Which lines of the material below contain the string "mert"? Copy each of them.

(Records from a dataset)
* * * * * * *

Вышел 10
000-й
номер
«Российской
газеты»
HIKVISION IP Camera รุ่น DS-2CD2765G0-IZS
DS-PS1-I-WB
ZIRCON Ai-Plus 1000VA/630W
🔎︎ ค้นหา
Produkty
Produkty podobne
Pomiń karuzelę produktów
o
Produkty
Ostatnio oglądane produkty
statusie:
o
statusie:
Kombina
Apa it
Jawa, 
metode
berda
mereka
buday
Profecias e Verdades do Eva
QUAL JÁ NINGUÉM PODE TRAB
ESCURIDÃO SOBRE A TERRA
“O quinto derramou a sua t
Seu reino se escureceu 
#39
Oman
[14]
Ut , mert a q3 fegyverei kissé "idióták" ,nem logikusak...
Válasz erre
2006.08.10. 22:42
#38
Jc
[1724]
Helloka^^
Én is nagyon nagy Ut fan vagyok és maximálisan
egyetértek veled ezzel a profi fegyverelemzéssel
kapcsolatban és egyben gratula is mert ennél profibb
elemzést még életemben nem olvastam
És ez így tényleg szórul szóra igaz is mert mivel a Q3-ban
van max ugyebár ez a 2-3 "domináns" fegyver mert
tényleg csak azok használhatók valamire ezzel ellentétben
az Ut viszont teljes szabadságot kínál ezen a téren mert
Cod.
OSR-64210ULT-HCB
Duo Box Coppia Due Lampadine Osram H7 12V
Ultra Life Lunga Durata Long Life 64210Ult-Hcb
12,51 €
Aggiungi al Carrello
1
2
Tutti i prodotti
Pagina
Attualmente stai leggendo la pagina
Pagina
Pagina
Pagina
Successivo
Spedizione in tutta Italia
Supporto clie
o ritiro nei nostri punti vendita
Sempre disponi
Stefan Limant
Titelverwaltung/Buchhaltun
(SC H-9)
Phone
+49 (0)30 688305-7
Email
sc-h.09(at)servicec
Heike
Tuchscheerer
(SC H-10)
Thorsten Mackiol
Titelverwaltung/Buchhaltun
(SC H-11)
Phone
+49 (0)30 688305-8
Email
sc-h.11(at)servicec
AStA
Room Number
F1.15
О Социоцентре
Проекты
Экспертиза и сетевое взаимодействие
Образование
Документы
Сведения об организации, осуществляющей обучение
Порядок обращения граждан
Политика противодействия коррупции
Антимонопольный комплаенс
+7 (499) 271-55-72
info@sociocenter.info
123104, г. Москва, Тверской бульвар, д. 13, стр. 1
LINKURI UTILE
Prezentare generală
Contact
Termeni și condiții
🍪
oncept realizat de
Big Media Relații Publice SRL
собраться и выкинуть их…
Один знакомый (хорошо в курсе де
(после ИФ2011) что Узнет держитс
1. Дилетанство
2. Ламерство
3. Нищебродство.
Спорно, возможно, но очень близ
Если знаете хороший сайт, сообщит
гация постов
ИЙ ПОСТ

* * * * * * *

● Written response
Ut , mert a q3 fegyverei kissé "idióták" ,nem logikusak...
kapcsolatban és egyben gratula is mert ennél profibb
És ez így tényleg szórul szóra igaz is mert mivel a Q3-ban
van max ugyebár ez a 2-3 "domináns" fegyver mert
az Ut viszont teljes szabadságot kínál ezen a téren mert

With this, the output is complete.